Reasons for the rebellion as identified in the report includes wrong impression about the facilities of the army, lack of transparency in establishing and running BDR shops, delay in payment of duty allowances for the 2008 national elections, misunderstanding about lease and contracts of different works in the BDR headquarters, irregularities in admission to schools in the headquarters and wrong impression about the BDR’s director general Shakil Ahmed, his wife Nazneen Shakil and Dhaka sector commander Mujubul Haque’s alleged involvement in irregularities, and delay made by the home and finance ministries in resolving BDR problems.
The investigation committee instituted by the home ministry found that discontent among the BDR soldiers about their commanding officers deputed from the army had been latent for long.
It recommended that a balance should be struck in the facilities for the military, paramilitary and law enforcement agencies.
The home secretary, Abdus Sobhan Sikder, said the government had started taking measures in line with the recommendations of the investigation committee.
‘The grievances identified by the committee as primary reason for the carnage, including their promotion, have been addressed in the new law…The BDR has been reformed in line with the probe committee report,’ he told New Age on Thursday.
After the mutiny, the government has increased the amount of rations for BDR soldiers to 100 per cent from 60 per cent.

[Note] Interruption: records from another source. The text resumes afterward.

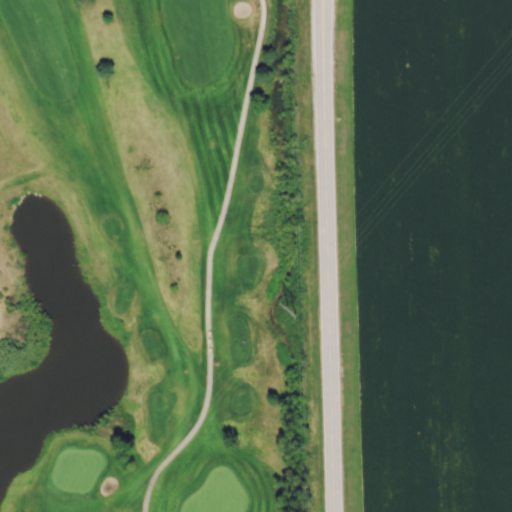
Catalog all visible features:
road: (321, 19)
road: (324, 19)
crop: (432, 254)
park: (152, 257)
road: (209, 262)
road: (327, 275)
power tower: (296, 313)
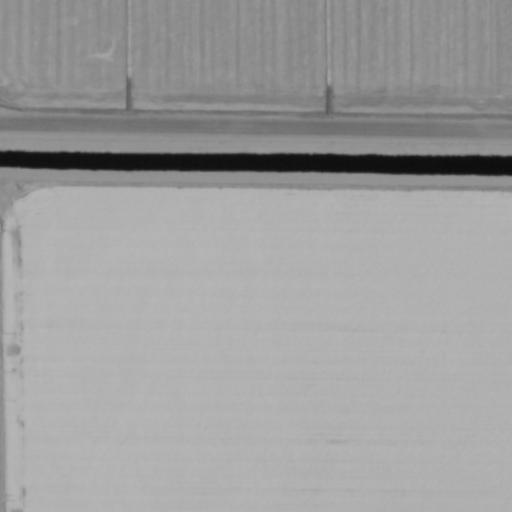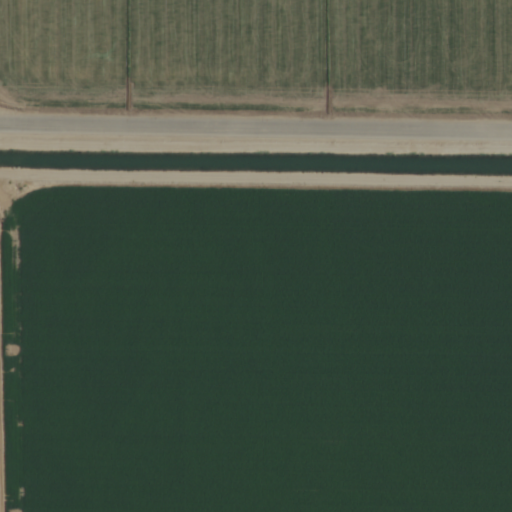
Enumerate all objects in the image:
road: (256, 128)
crop: (255, 256)
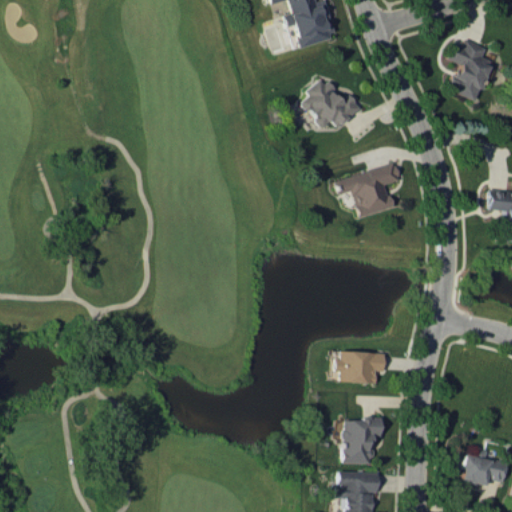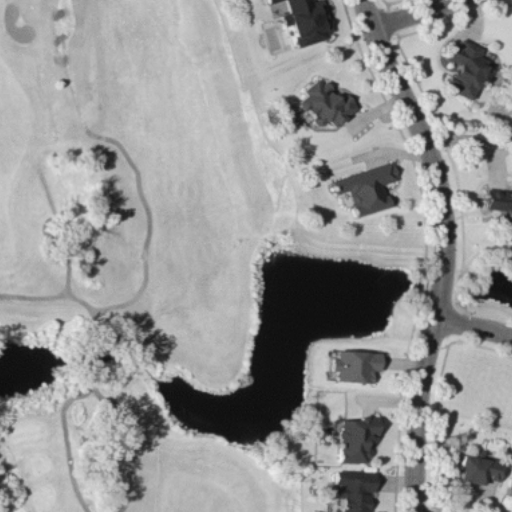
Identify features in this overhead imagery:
road: (417, 13)
building: (305, 19)
building: (307, 21)
building: (463, 66)
building: (320, 98)
building: (324, 102)
building: (364, 187)
building: (368, 188)
road: (45, 189)
building: (500, 206)
road: (57, 227)
road: (42, 231)
road: (145, 246)
road: (444, 249)
road: (66, 266)
road: (33, 294)
road: (91, 325)
road: (473, 325)
building: (346, 361)
road: (91, 363)
building: (353, 437)
building: (355, 439)
road: (115, 442)
road: (65, 443)
building: (477, 467)
building: (509, 486)
building: (351, 488)
building: (347, 494)
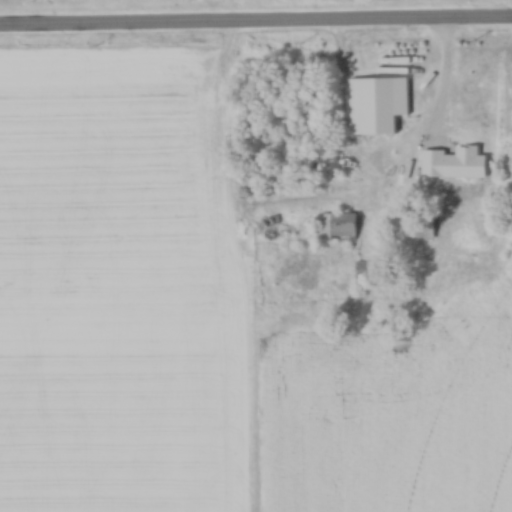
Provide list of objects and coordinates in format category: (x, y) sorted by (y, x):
road: (256, 27)
road: (452, 100)
building: (452, 162)
building: (417, 224)
building: (336, 225)
building: (364, 268)
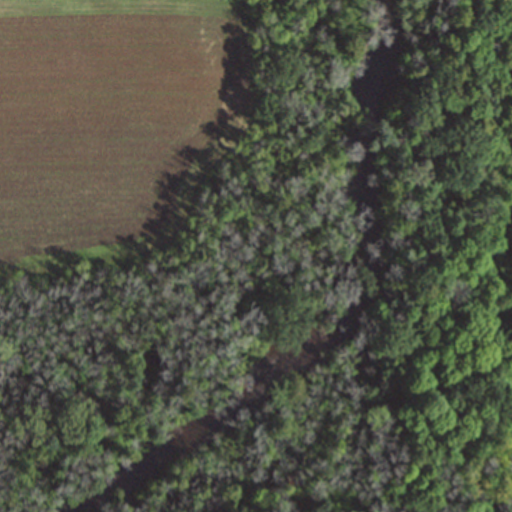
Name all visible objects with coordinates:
river: (379, 307)
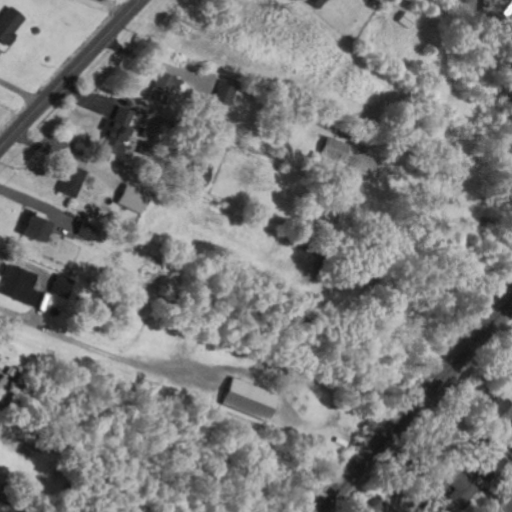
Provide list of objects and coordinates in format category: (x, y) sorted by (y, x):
building: (317, 3)
road: (116, 6)
building: (510, 12)
building: (511, 14)
building: (403, 18)
building: (405, 20)
building: (8, 23)
building: (10, 25)
road: (71, 75)
building: (161, 86)
building: (164, 87)
building: (223, 91)
building: (226, 92)
building: (503, 96)
building: (116, 130)
building: (119, 130)
building: (147, 147)
building: (332, 148)
building: (335, 149)
building: (197, 175)
building: (200, 175)
building: (70, 179)
building: (71, 180)
building: (133, 197)
building: (133, 199)
building: (482, 200)
road: (34, 208)
building: (35, 226)
building: (145, 226)
building: (36, 229)
building: (86, 229)
building: (89, 230)
road: (42, 277)
building: (15, 281)
building: (18, 283)
building: (61, 284)
building: (64, 286)
building: (511, 356)
building: (20, 384)
building: (247, 398)
building: (250, 399)
building: (499, 403)
building: (501, 404)
railway: (415, 405)
building: (507, 436)
building: (508, 438)
building: (341, 441)
building: (414, 460)
building: (489, 460)
building: (491, 462)
building: (460, 488)
building: (462, 489)
building: (431, 506)
building: (432, 508)
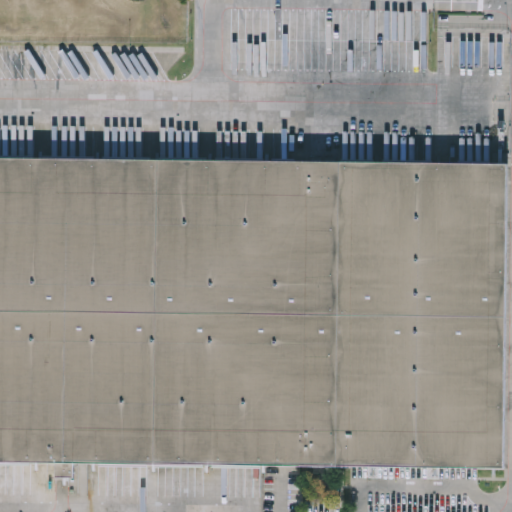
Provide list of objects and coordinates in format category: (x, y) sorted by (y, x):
road: (216, 1)
building: (255, 313)
building: (253, 314)
road: (430, 489)
road: (511, 509)
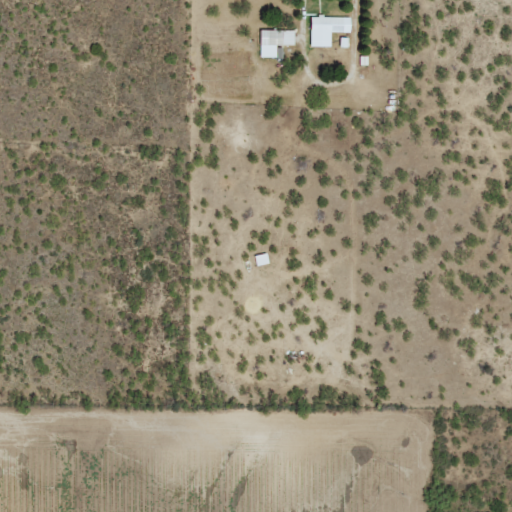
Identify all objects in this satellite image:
building: (323, 30)
building: (274, 42)
building: (260, 260)
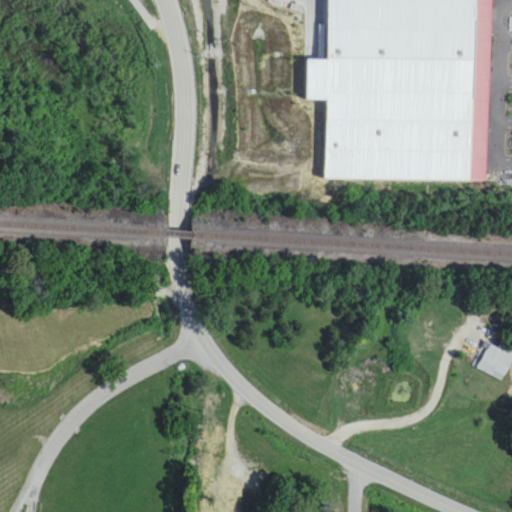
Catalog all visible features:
road: (149, 17)
road: (507, 39)
road: (507, 83)
road: (503, 85)
road: (507, 120)
road: (183, 170)
railway: (81, 216)
railway: (179, 221)
railway: (354, 232)
building: (491, 363)
road: (91, 405)
road: (420, 412)
road: (323, 442)
road: (358, 488)
building: (241, 493)
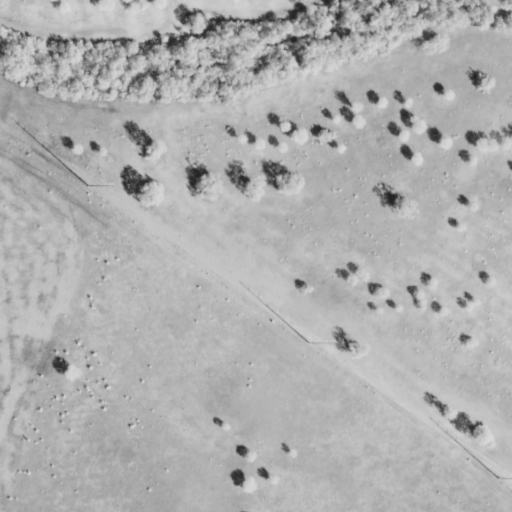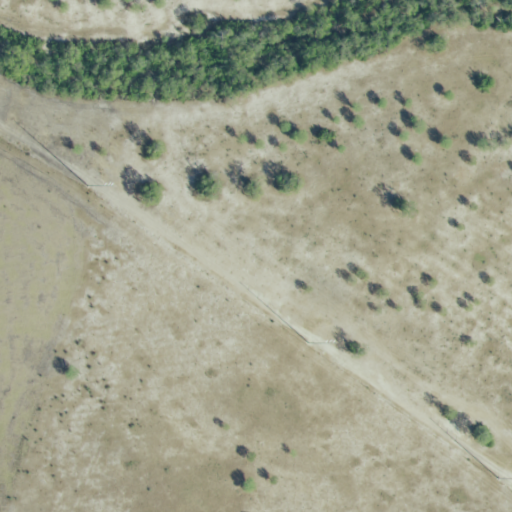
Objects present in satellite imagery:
power tower: (85, 185)
power tower: (308, 342)
power tower: (497, 476)
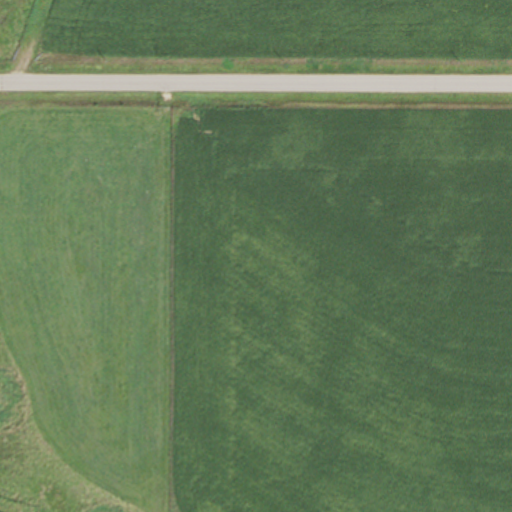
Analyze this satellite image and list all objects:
road: (256, 84)
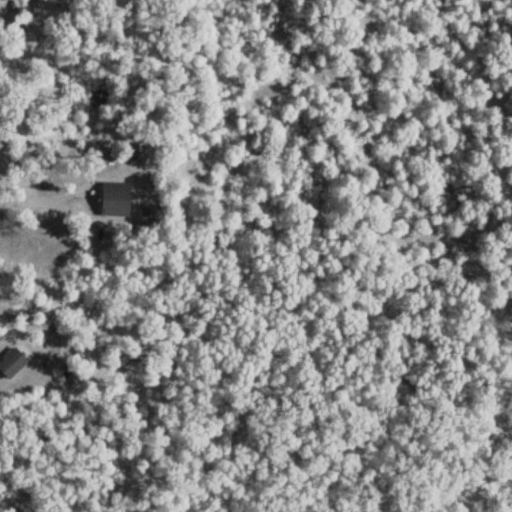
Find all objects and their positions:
road: (256, 116)
building: (137, 151)
building: (114, 197)
building: (149, 213)
building: (23, 253)
building: (10, 360)
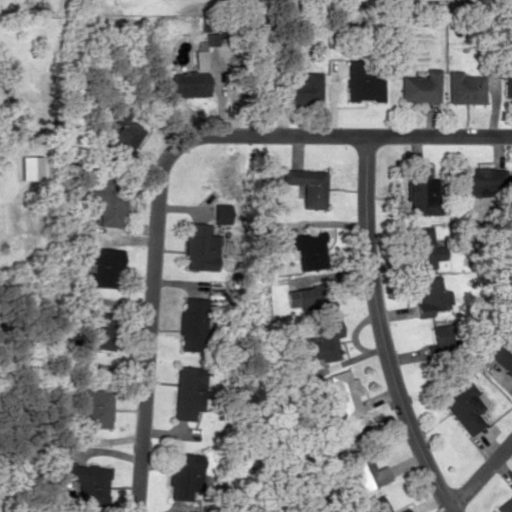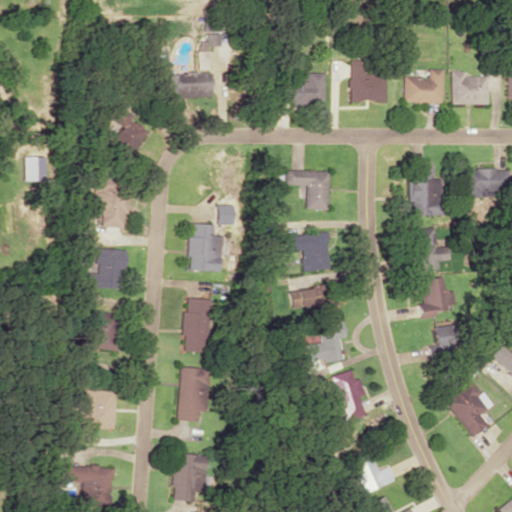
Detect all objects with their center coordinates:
building: (363, 81)
building: (183, 85)
building: (507, 85)
building: (421, 86)
building: (297, 87)
building: (464, 87)
building: (120, 130)
road: (166, 158)
building: (29, 167)
building: (482, 178)
building: (510, 184)
building: (308, 185)
building: (420, 191)
building: (107, 198)
building: (200, 247)
building: (424, 247)
building: (307, 248)
building: (100, 269)
building: (430, 296)
building: (312, 299)
building: (193, 323)
building: (97, 329)
road: (380, 330)
building: (443, 338)
building: (323, 342)
building: (501, 358)
building: (188, 391)
building: (342, 392)
building: (466, 406)
building: (92, 409)
building: (366, 472)
road: (480, 472)
building: (185, 474)
building: (88, 482)
building: (504, 504)
building: (377, 505)
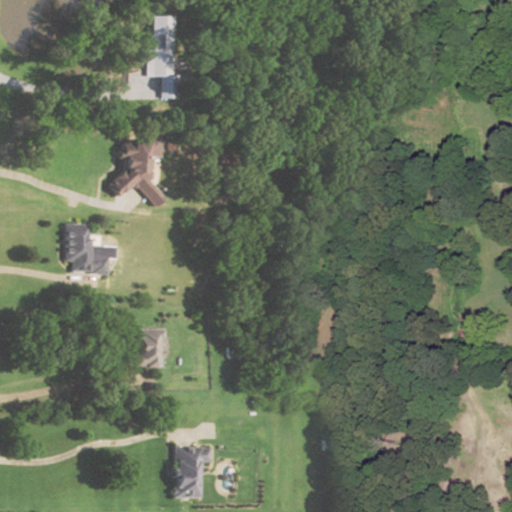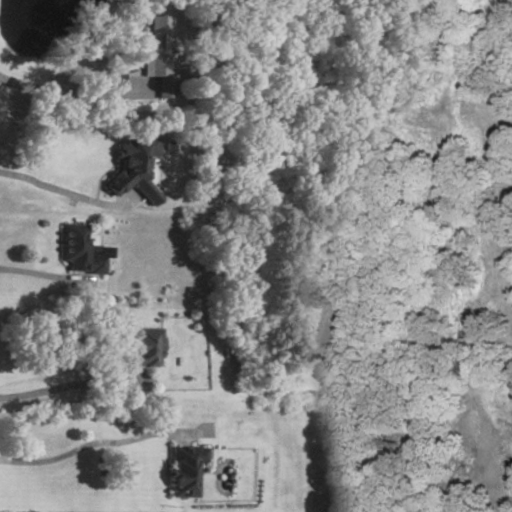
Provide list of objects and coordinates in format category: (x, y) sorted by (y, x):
building: (159, 56)
building: (156, 57)
road: (70, 96)
building: (134, 166)
building: (134, 171)
road: (100, 176)
road: (88, 201)
building: (78, 249)
building: (77, 252)
road: (41, 276)
building: (145, 348)
building: (141, 350)
road: (70, 388)
road: (96, 444)
building: (184, 469)
building: (182, 470)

‘The committee has identified the soldiers’ grievances and their demand for increased allowances as the primary reasons for the mutiny… Besides, Dal Bhat Programme, punishments meted out to soldiers, irregularities in running BDR shops and schools and luxurious living of officers fuelled the discontent,’ Anis-uz-Zaman said when he disclosed the report to the media on May 27, 2009.
The committee found that the grievances the BDR soldiers had harboured against their commanding officers from the army were the immediate reason for the rebellion and hinted that the players behind the scenes might have pulled the strings capitalising on the discontent to destabilise the country in a planned manner.
It, however, could not establish the real cause and motive for the carnage and suggested further investigations to identify the plotters. The committee suggested revision of the service tenure of the BDR soldiers in line with that of the army.
The government investigation committee said that a group of BDR soldiers had met a number of politicians before the mutiny taking up with them their demands that included 100 per cent rations, increase in border allowance, recruitment of cadre officers for the BDR, revision of its pay structure in line with that of the army and sending BDR soldiers to UN peacekeeping missions.
The committee, among others, suggested formation of a central intelligence coordination committee and reallocation of businesses for the intelligence agencies as long-term measures.